Nasr Samih H, Dogan Ahmet, Larsen Christopher P
Department of Laboratory Medicine and Pathology, Mayo Clinic, Rochester, Minnesota;
Department of Pathology, Memorial Sloan-Kettering Cancer Center, New York, New York; and.
Clin J Am Soc Nephrol. 2015 Nov 6;10(11):2084-93. doi: 10.2215/CJN.12551214. Epub 2015 Apr 14.

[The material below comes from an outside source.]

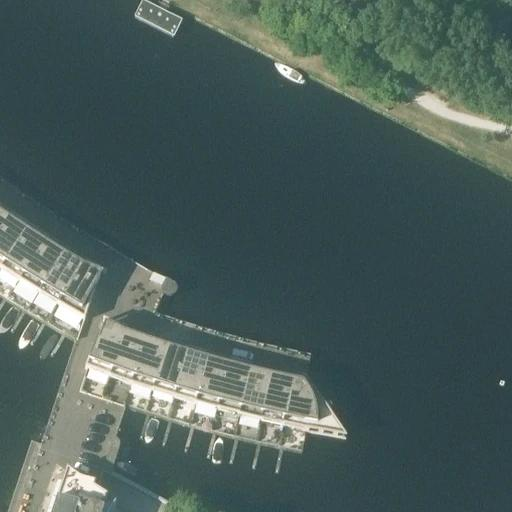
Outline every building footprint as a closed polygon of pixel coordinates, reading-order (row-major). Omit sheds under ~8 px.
[(180,14),(152,0),(121,0),(120,3),(172,30),(180,14)] [(0,230),(10,216),(0,209),(0,230)] [(10,216),(0,230),(0,270),(28,228),(10,216)] [(46,240),(28,228),(0,270),(0,271),(18,283),(46,240)] [(18,283),(37,295),(64,251),(46,240),(18,283)] [(83,262),(64,251),(37,295),(57,306),(83,262)] [(83,262),(57,306),(84,322),(94,289),(99,280),(101,277),(93,272),(94,270),(95,269),(83,262)] [(85,369),(109,379),(126,330),(114,325),(113,327),(113,329),(104,326),(103,329),(98,341),(97,340),(96,340),(85,369)] [(147,337),(126,330),(109,379),(131,386),(147,337)] [(152,393),(167,344),(147,337),(131,386),(152,393)] [(167,344),(152,393),(174,400),(188,351),(167,344)] [(209,357),(188,351),(174,400),(195,406),(209,357)] [(195,406),(217,412),(229,362),(209,357),(195,406)] [(250,368),(229,362),(217,412),(239,417),(250,368)] [(271,372),(250,368),(239,417),(261,422),(271,372)] [(292,377),(271,372),(261,422),(282,427),(292,377)] [(305,379),(292,377),(282,427),(345,440),(305,379)] [(103,511),(106,502),(95,494),(66,472),(52,511),(103,511)]
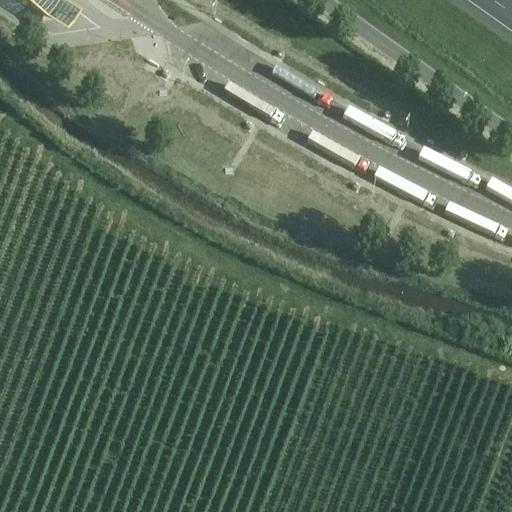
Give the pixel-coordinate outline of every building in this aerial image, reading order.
[(2,0),(60,43),(74,24),(41,0),(2,0)] [(214,34),(208,45),(230,56),(236,45),(214,34)] [(275,70),(270,80),(309,97),(313,87),(275,70)] [(237,93),(232,102),(250,112),(255,103),(237,93)] [(477,187),(480,176),(460,170),(457,181),(477,187)] [(389,177),(384,186),(400,195),(406,186),(389,177)] [(502,205),(511,208),(511,196),(505,194),(502,205)] [(441,204),(437,214),(487,235),(491,226),(441,204)]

Amyloidosis derived from leukocyte cell-derived chemotaxin 2 is a recently recognized form of amyloidosis, and it has already been established as a frequent form of systemic amyloidosis in the United States, with predominant involvement of kidney and liver. The disease has a strong ethnic bias, affecting mainly Hispanics (particularly Mexicans). Additional ethnic groups prone to develop amyloidosis derived from leukocyte cell-derived chemotaxin 2 include Punjabis, First Nations people in British Columbia, and Native Americans. Most patients are elderly who present with chronic renal insufficiency and bland urinary sediment. Proteinuria is variable, being absent altogether in about one third of patients. Liver involvement is frequently an incidental finding. Amyloidosis derived from leukocyte cell-derived chemotaxin 2 deposits shows a characteristic distribution: in the kidney, there is consistent involvement of cortical interstitium, whereas in the liver, there is a preferential involvement of periportal and pericentral vein regions. Concurrent renal disease is frequent, with diabetic nephropathy and IgA nephropathy being the most common. Patient survival is excellent, likely because of the rarity of cardiac involvement, whereas renal survival is guarded, with a median renal survival of 62 months in those without concurrent renal disease. There is currently no efficacious therapy for amyloidosis derived from leukocyte cell-derived chemotaxin 2 amyloidosis. Renal transplantation seems to be a reasonable treatment for patients with advanced renal failure, although the disease may recur in the allograft. The pathogenesis of amyloidosis derived from leukocyte cell-derived chemotaxin 2 amyloidosis has not yet been elucidated. It could be a result of leukocyte cell-derived chemotaxin 2 overexpression by hepatocytes either constitutively (controlled by yet-uncharacterized genetic defects) or secondary to hepatocellular damage. It is critical not to misdiagnose amyloidosis derived from leukocyte cell-derived chemotaxin 2 amyloidosis as Ig light chain-derived amyloidosis to avoid harmful chemotherapy.
源自白细胞衍生趋化因子2的淀粉样变性是一种最近才被认识的淀粉样变性形式,在美国它已被确认为全身性淀粉样变性的常见形式,主要累及肾脏和肝脏。该病具有强烈的种族倾向,主要影响西班牙裔(尤其是墨西哥人)。其他易患源自白细胞衍生趋化因子2的淀粉样变性的种族群体包括旁遮普人、不列颠哥伦比亚省的原住民和美洲原住民。大多数患者为老年人,表现为慢性肾功能不全和尿沉渣正常。蛋白尿情况不一,约三分之一的患者完全没有蛋白尿。肝脏受累常常是偶然发现。源自白细胞衍生趋化因子2的淀粉样变性沉积物有特征性分布:在肾脏,皮质间质始终受累,而在肝脏,门周和中央静脉区域优先受累。并发肾脏疾病很常见,糖尿病肾病和IgA肾病最为常见。患者生存率良好,可能是因为心脏受累罕见,而肾脏生存率情况不明,无并发肾脏疾病者的肾脏中位生存时间为62个月。目前对于源自白细胞衍生趋化因子2的淀粉样变性没有有效的治疗方法。肾移植似乎是晚期肾衰竭患者的合理治疗方法,尽管该病可能在同种异体移植中复发。源自白细胞衍生趋化因子2的淀粉样变性的发病机制尚未阐明。它可能是由于肝细胞组成性地(由尚未明确的基因缺陷控制)或继发于肝细胞损伤而导致白细胞衍生趋化因子2过度表达的结果。至关重要的是,不要将源自白细胞衍生趋化因子2的淀粉样变性误诊为Ig轻链衍生的淀粉样变性,以免进行有害的化疗。